In the US, they noted, “applicants typically have a meeting with the FDA before the application, when the FDA has an opportunity to provide feedback about some of the issues that are likely to be encountered.”

Quantifying Differences

For the study, Vokinger, Serra-Burriel et al. calculated the regulatory review duration of all new drugs, including both first and supplemental indications, approved between January 2011 and December 2020 in the EU and US. (The study also included data from Swissmedic for new active substances.)

The primary outcome of the study was “review duration subtracting clock stop duration,” and on this measure the EMA was on average only 6% slower compared with the FDA.

However, when the clock stop duration was included, the difference increased markedly. The EMA was 29% slower than the FDA on for the secondary outcome of total review time. Swissmedic was 39% slower.

“Further statistical analyses showed that clock stop time and total review time were strongly associated, explaining approximately 74% of the variation in total review time,” the authors said.

The primary analysis cohort included 241 drugs approved in the US, EU and Switzerland. Of those drugs, 128 earned supplemental indications in the US, for a total of 331 supplemental indications; in the EU, 87 drugs had supplemental indications for a total of 205.

“The overall median review duration from submission to approval for drugs submitted to all 3 authorities and subtracting the clock stop period was 39 weeks in the US, 44 weeks in the US, and 44 weeks in Switzerland,” the study reports.
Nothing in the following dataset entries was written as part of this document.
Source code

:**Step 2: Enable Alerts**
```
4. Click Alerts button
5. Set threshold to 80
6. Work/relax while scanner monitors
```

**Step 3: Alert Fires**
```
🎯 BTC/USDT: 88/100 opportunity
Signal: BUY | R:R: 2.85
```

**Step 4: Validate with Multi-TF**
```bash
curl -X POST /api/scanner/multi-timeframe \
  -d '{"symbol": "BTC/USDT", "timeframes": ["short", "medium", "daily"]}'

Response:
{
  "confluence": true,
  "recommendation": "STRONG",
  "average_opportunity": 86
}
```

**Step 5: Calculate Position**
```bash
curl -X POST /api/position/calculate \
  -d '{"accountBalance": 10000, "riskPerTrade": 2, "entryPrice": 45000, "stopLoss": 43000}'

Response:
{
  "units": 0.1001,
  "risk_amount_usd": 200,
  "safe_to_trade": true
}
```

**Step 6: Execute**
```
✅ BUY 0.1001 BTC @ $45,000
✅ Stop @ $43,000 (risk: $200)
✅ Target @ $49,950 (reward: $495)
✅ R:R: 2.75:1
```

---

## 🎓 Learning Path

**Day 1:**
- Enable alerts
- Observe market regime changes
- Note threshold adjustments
The authors also compared review times within each drug, finding that the EMA took a median of 3.7 weeks longer than the FDA.

Cancer And Other Priorities

The analysis published in Annals of Internal Medicine went beyond prior studies comparing US and European review times, which were limited to cancer drugs or first indications of older drugs, the authors noted.

Cancer therapies still stand out from the rest of the pipeline in the analysis. Most of the supplementary indications identified were in oncology. And in the US and Switzerland, “the fastest median review durations were for antineoplastics,” the study reports.

In the EU, anti-infective drugs were fastest.

The study also found “similar” differences in submission times compared with past studies of cancer drugs showing that FDA received drugs earlier. However, “our estimated differences in submission times of new applications between the United States and Europe were only marginal,” the authors said.

“International cooperation may have helped reduce these differences across countries,” they continued. The study highlights the FDA’s Project Orbis, a collaborative review program launched in 2019 to speed access to new cancer therapies by establishing concurrent submission and review between regulatory agencies. The health authorities of Australia, Brazil, Canada, Israel, Singapore, Switzerland, and the UK are participants in Project Orbis.

Across indications, review duration was shorter for drugs that used at least one expedited pathway, the study reported: reviews were 45% faster in the US, 44% faster in the US, and 42% faster in Switzerland. Such drugs made up a majority (66%) of the FDA approved new drugs in the sample, but only 21% of EMA and 34% of Swissmedic approvals.

The FDA and EMA also saw similar effects on review performance for supplemental indications, where the FDA was 26% faster for supplemental than for first indications and the EMA was 27% faster for supplements. However, the median total review duration for supplemental indications was 26 weeks in the US and 40 weeks in the EU.

“The proportion and probability of approved supplemental indications rated as having high therapeutic value have been substantially lower than those of first indications,” the authors reported.